Occupational disease

Welder's anthrax is a disease that closely resembles anthrax and is seemingly associated with welders and other metal workers. The term was first coined in 2022 in a paper that noted a cluster of cases presenting as severe pneumonia among welders attributed to anthrax toxin. Though illness attributed to anthrax toxin is typically associated with infection by anthrax bacteria, Bacillus anthracis, these workers appeared to be infected with different disease-causing bacteria, Bacillus cereus biovar anthracis, that were able to produce the toxin by means of a plasmid.

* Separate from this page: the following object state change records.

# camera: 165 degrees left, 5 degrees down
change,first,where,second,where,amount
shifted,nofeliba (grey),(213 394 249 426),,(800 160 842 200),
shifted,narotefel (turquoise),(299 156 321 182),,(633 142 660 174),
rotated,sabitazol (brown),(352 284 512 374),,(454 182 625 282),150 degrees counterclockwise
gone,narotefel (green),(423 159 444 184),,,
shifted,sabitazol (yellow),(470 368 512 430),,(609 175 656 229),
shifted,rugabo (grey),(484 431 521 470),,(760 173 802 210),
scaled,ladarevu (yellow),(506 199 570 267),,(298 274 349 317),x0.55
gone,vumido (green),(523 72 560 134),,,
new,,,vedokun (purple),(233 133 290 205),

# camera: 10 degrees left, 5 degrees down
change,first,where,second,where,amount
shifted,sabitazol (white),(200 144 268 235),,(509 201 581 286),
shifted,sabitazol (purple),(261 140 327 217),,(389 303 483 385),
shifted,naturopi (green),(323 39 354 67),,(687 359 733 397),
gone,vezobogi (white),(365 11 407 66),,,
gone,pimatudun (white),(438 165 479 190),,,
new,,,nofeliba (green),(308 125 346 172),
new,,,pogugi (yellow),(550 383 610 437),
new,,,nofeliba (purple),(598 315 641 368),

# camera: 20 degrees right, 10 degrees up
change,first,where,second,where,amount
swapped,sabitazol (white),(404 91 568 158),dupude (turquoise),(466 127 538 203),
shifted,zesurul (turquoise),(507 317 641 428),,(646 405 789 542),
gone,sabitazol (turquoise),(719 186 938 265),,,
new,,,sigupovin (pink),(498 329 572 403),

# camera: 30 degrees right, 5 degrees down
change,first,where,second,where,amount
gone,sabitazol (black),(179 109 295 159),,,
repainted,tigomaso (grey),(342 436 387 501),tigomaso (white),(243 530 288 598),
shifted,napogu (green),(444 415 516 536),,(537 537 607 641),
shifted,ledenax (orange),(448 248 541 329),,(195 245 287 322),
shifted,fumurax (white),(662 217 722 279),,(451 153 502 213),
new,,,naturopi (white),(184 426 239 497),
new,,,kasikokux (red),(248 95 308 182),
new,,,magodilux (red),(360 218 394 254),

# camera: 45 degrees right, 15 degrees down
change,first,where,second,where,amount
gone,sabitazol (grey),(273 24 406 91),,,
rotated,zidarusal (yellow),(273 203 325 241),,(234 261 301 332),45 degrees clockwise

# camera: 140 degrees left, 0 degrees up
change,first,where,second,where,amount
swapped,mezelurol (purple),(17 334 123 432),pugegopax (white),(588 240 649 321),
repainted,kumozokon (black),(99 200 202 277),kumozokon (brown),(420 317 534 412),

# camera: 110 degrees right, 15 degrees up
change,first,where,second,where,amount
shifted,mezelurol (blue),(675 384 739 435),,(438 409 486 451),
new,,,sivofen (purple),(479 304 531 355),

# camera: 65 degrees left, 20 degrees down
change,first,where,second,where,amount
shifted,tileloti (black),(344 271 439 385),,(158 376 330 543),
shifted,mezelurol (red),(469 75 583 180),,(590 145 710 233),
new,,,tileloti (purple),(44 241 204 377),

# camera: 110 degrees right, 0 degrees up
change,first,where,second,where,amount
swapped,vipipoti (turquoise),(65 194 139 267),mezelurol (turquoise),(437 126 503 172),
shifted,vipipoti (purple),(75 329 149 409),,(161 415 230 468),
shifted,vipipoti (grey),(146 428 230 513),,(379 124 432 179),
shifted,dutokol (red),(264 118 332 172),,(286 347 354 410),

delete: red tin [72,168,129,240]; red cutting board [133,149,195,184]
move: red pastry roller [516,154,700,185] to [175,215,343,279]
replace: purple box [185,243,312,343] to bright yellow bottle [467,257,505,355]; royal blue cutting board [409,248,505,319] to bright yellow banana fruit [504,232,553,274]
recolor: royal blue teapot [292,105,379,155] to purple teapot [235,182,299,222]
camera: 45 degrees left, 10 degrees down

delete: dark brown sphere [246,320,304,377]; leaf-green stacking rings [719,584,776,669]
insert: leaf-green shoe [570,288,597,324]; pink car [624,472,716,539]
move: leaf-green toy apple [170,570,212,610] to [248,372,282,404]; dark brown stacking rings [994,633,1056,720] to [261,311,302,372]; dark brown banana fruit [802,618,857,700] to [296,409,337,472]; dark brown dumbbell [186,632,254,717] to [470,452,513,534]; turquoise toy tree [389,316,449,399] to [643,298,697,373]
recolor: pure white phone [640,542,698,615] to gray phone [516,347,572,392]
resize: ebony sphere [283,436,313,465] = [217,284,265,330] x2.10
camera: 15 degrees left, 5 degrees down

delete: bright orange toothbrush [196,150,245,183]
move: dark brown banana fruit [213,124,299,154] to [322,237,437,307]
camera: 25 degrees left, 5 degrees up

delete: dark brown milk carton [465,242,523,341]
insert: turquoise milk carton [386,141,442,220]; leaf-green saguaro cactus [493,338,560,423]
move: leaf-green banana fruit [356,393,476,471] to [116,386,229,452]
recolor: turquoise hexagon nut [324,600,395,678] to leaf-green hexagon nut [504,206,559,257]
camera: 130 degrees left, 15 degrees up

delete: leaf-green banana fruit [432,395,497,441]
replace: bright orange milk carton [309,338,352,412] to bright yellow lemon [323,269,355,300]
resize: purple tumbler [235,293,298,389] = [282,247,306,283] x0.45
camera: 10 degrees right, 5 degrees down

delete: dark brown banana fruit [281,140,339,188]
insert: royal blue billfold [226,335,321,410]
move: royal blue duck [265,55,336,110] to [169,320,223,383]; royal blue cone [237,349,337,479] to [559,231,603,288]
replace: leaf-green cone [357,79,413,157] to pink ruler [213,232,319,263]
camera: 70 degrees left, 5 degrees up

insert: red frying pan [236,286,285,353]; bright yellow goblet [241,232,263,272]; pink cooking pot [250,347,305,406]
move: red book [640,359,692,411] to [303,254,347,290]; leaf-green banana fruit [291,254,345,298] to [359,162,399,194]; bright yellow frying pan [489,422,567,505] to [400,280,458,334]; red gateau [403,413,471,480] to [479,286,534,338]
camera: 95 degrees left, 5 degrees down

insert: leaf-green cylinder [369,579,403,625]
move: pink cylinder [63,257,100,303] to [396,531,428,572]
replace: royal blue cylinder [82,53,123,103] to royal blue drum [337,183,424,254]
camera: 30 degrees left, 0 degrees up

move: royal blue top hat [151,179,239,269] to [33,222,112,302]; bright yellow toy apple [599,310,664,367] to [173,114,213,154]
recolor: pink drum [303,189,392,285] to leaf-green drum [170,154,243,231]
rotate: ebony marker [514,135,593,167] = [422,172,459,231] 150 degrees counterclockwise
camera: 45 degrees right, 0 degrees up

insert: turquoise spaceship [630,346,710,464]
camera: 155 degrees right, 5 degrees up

The US Centers for Disease Control (CDC) has recognized that metalworkers, especially welders, are at risk of catching welder's anthrax. The cause of the elevated risk is not well understood, but researchers have speculated that metal fumes, and specifically iron oxide, inhaled by metal workers may create susceptibility to the disease.

== Epidemiology ==
As of January 2026, nine cases have been documented by the US CDC (six fatal), all involving metalworkers from Texas and Louisiana. The bacteria Bacillus tropicus was isolated from a patient in September 2024.

== Treatment ==
Obiltoxaximab, a monoclonal antibody anthrax antitoxin, was used to successfully treat Welder's anthrax in September 2024.